> _Исходный текст_
────────────────────

Король приказал отряду своей гвардии сопровождать императора. Это предельное унижение называется «почетным эскортом».
После шпаги — армия.
3 сентября Луи Бонапарт сдал Германии восемьдесят три тысячи французских солдат. Кроме того (так значится в прусском отчете):
«Штандарт и два знамени.
Четыреста девятнадцать полевых орудий и митральез.
Сто тридцать девять крепостных орудий.
Одну тысячу семьдесят девять различных повозок.
Шестьдесят тысяч ружей.
Шесть тысяч лошадей, еще годных для службы».
Приведенные немцами цифры недостоверны. В зависимости от того, что представлялось выгодным в данный момент, прусские канцелярии то преуменьшали, то преувеличивали размеры катастрофы. Среди пленных было около тринадцати тысяч раненых. В официальных документах цифры расходятся. Определяя общее число французских солдат, убитых и раненных в сражении под Седаном, один из прусских отчетов дает итог: «шестнадцать тысяч четыреста человек». Эта цифра приводит в содрогание: столько же солдат — шестнадцать тысяч четыреста человек — действовало по приказу Сент-Арно 4 декабря на бульваре Монмартр.

────────────────────

Записи коллекции:
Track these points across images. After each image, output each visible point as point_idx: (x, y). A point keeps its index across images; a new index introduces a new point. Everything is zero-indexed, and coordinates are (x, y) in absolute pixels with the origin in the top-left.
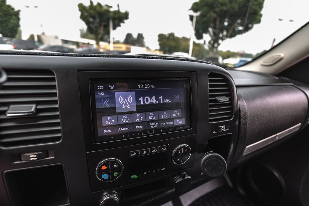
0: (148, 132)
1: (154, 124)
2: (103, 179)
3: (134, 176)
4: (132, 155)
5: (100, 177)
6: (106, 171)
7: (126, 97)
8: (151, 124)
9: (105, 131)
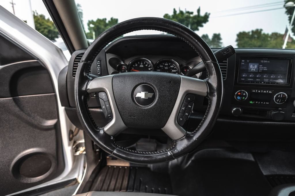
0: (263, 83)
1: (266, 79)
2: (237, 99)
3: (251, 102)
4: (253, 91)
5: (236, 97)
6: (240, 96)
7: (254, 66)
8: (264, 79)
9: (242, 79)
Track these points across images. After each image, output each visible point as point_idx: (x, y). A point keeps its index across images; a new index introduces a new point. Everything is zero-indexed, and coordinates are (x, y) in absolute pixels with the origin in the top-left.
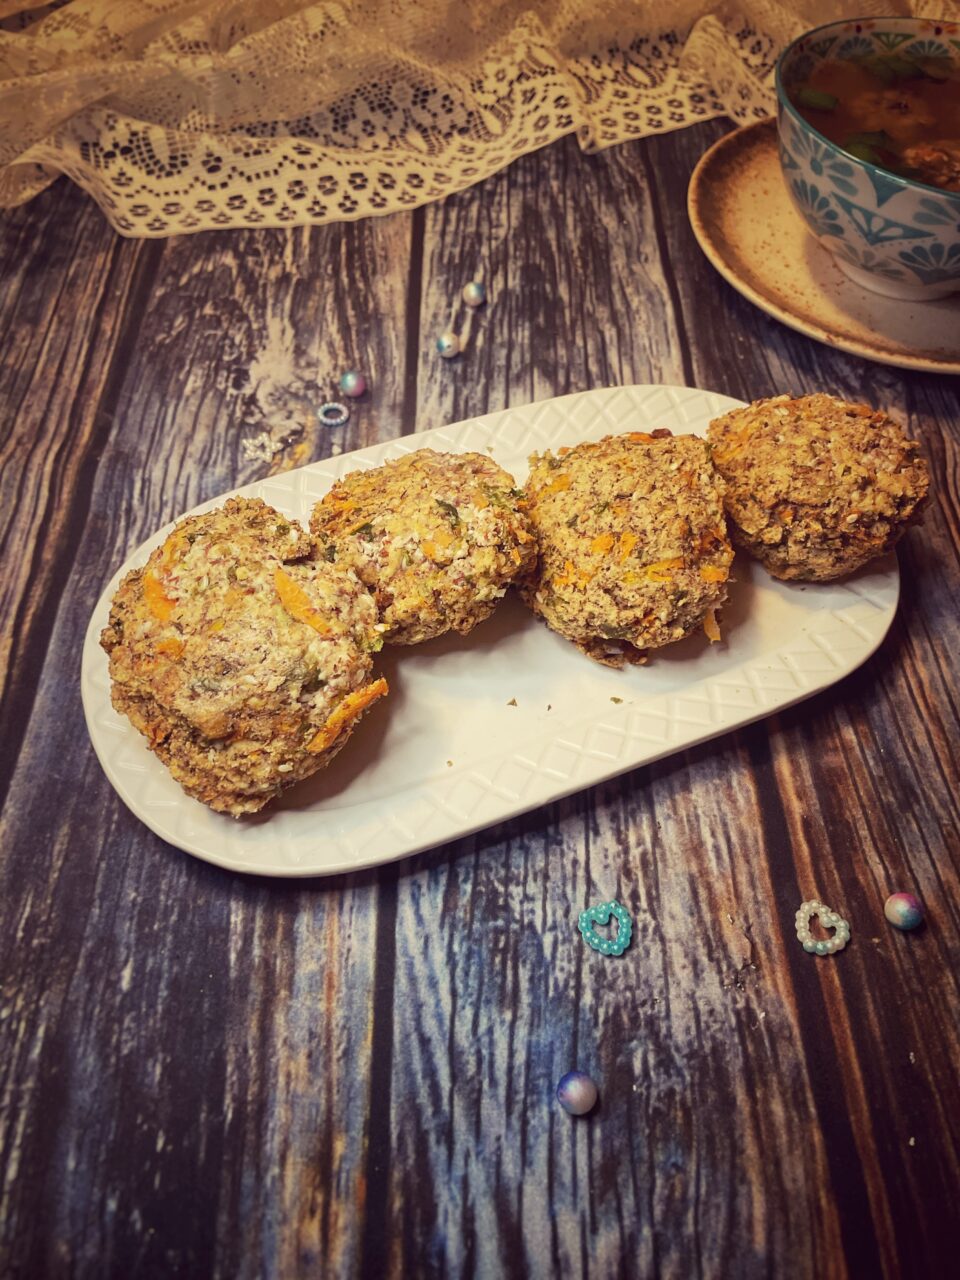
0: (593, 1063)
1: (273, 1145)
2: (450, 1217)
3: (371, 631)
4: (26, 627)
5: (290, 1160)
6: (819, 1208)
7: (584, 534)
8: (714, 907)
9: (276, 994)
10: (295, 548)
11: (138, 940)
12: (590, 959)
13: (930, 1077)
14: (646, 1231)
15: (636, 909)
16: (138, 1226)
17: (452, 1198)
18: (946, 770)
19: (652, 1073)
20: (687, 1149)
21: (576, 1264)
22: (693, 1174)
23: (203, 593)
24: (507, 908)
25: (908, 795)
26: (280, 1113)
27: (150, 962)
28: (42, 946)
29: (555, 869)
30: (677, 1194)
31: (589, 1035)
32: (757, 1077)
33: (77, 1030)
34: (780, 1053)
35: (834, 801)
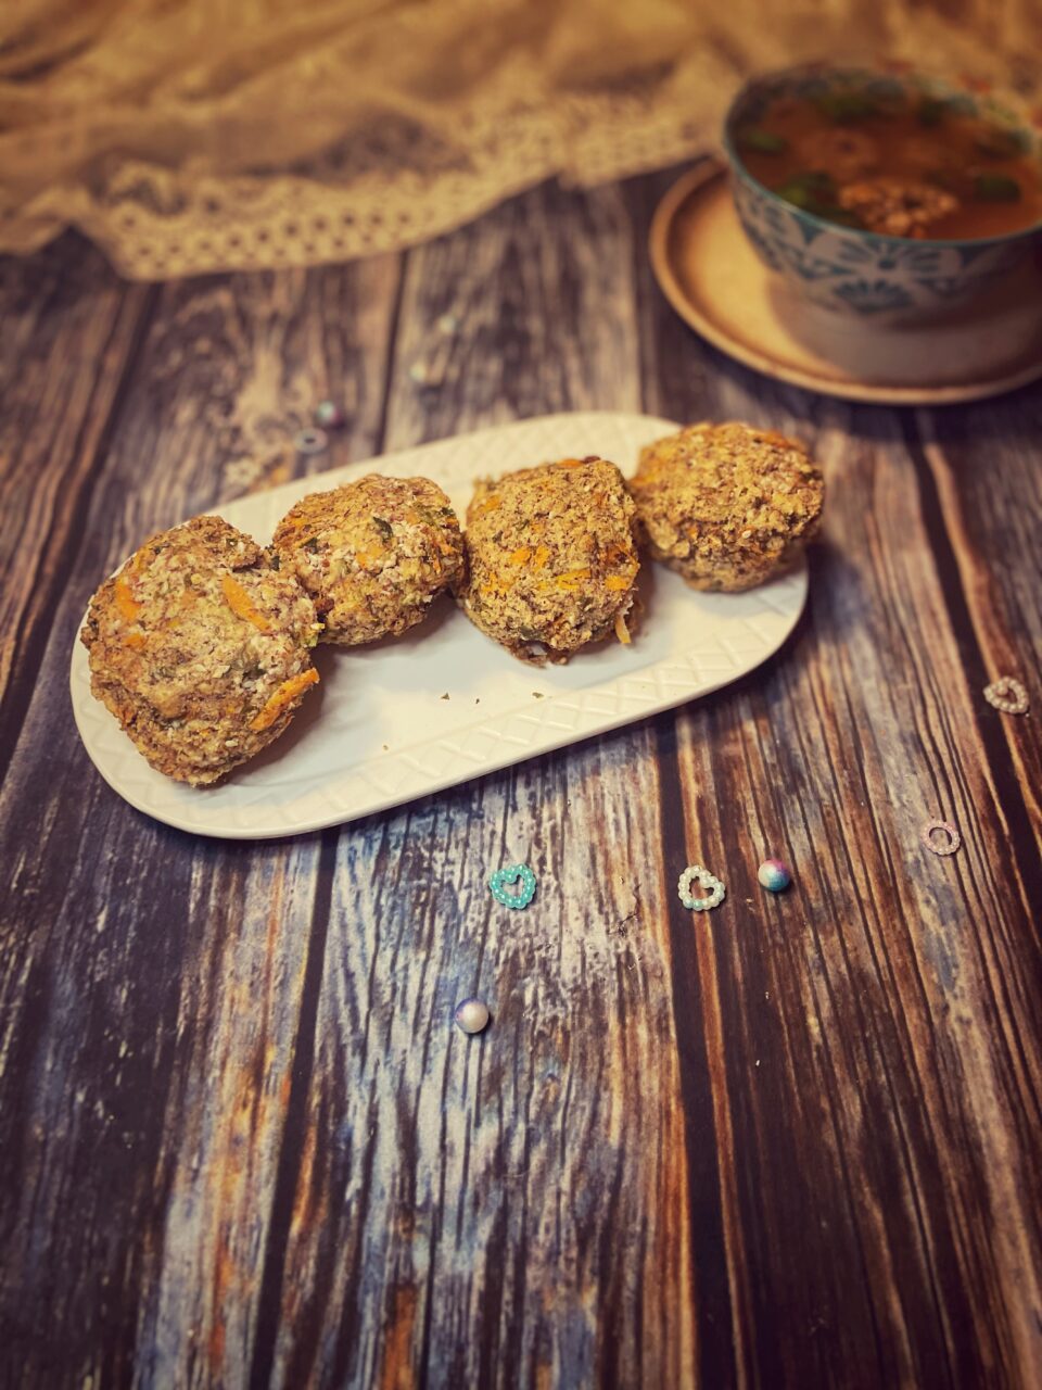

────────────────────

> _Задания_
- A) Сколько французских солдат Луи Бонапарт сдал Германии 3 сентября, согласно тексту о капитуляции под Седаном?
- B) Извлеките из списка строки от его начала до строки с «1: (266, 79)» включительно и повторите их без изменений. Пометки картинок в ответ не включайте.

> _Ответы_
- A) Восемьдесят три тысячи.

- B)
Track these points across images. After each image, output each visible point as point_idx: (x, y). A point keeps its index across images; a new index introduces a new point. Everything is zero-indexed, and coordinates are (x, y) in absolute pixels with the origin in the top-left.
0: (148, 132)
1: (154, 124)
2: (103, 179)
3: (134, 176)
4: (132, 155)
5: (100, 177)
6: (106, 171)
7: (126, 97)
8: (151, 124)
9: (105, 131)
0: (263, 83)
1: (266, 79)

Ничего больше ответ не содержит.